TEXT SEGMENT
>> begin
Orion Integration

Floe was designed and implemented to be a core part of Orion. This documentation describes the integration between the Floe Python API and Orion.

Development Lifecycle

In general, the process of developing a cube is as follows:

  1. The cube is written in Python on a developer’s machine.

  2. Unit tests are written to test the cube’s logic.

  3. The cube source code (with any non-pip installed dependencies) is archived into a tar.gz file.

  4. The archive is uploaded to Orion.

WorkFloes may also be developed in a similar fashion.

Packaging

A valid Floe package is an archive (tar.gz) containing Python and JSON files. Both cubes and WorkFloes may be included in a package. Other file types, such as executable binaries or auxiliary data may also be included.

Note

Be sure that any cubes in a package are importable from the package’s top level directory.

Below is an example directory structure for a Floe package archive containing WorkFloes and cubes:

project/
    cubes/
        some_cubes.py
        some_other_cubes.py
    floes/
        myfloe.py
        myotherfloe.py
    requirements.txt
    manifest.json

This example package contains a requirements.txt file to specify Python dependencies, as well as a manifest.json file which is discussed in the following section.

Note

OSX Users must set the COPYFILE_DISABLE environment variable to 1 before creating an archive with tar. Otherwise, invalid Python files with .py extensions will be included in the archive (due to the AppleDouble format) leading to package inspection errors.

Note

Any files named setup.py are assumed to be for packaging purposes and will not be searched for cubes.

Manifest

Every Floe package must contain a manifest.json file containing information that describes the package.

Example manifest.json:

{
  "requirements": "requirements.txt",
  "name": "PSI4",
  "conda_dependencies": ["psi4=0.3.533", "numpy"],
  "conda_channels": ["psi4"],
  "version": "0.1.1",
  "base_os": "amazonlinux2",
  "python_version": "3.7.3",
  "build_requirements": {"memory": 4096},
  "documentation_root": "docs"
}
  • requirements must contain a relative path (from manifest.json) to a valid pip requirements file

  • name must contain a string name of the package

  • version must contain a string version for the package

  • python_version must contain the version of the desired Python interpreter (Python 3 only)

  • conda_dependencies if provided, must be a list of packages installable from conda

  • conda_channels if provided, must be a list of valid conda channels

  • build_requirements if provided, must be a dictionary of instance type prerequisites

  • gpu if provided, must be >=1 (GPU required for package installation) or 0 (GPU not required for package installation)

  • memory if provided, must be an integer (MiB)

  • disk_space if provided, must be an integer (MiB)

  • instance_type if provided, must be a string of the form described at Instance Type

  • instance_tags (currently unused) if provided, must be a list of strings associated with Orion instance groups

  • documentation_root if provided, must be the relative path to a directory containing at minimum an index.html file

  • base_os specifies which operating system to build the package environment from.

Note

Do not add unnecessary dependencies to your package. Each dependency added increases the size of the environment created in Orion, which also increases the start-up cost for WorkFloes.
>> end
SOURCE MATERIAL
>> begin
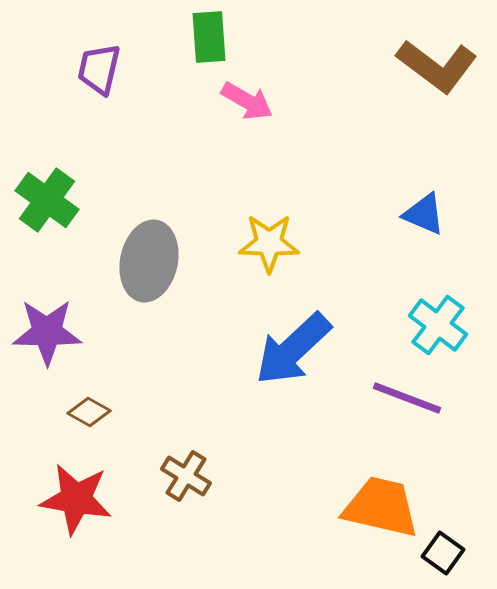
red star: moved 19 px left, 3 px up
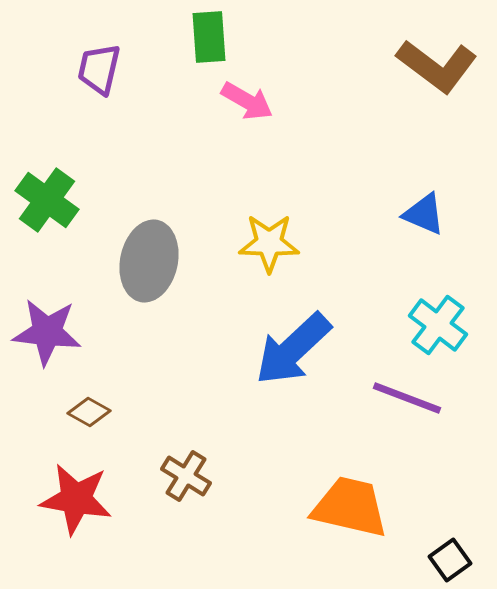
purple star: rotated 6 degrees clockwise
orange trapezoid: moved 31 px left
black square: moved 7 px right, 7 px down; rotated 18 degrees clockwise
>> end
TASK STATEMENT
Reproduce the stretch of the Orion integration text from "4. The archive" through "top level directory.", substituting "components" for every occurrence of "cubes".

SOLUTION TO THIS TASK
4. The archive is uploaded to Orion.

WorkFloes may also be developed in a similar fashion.

Packaging

A valid Floe package is an archive (tar.gz) containing Python and JSON files. Both components and WorkFloes may be included in a package. Other file types, such as executable binaries or auxiliary data may also be included.

Note

Be sure that any components in a package are importable from the package’s top level directory.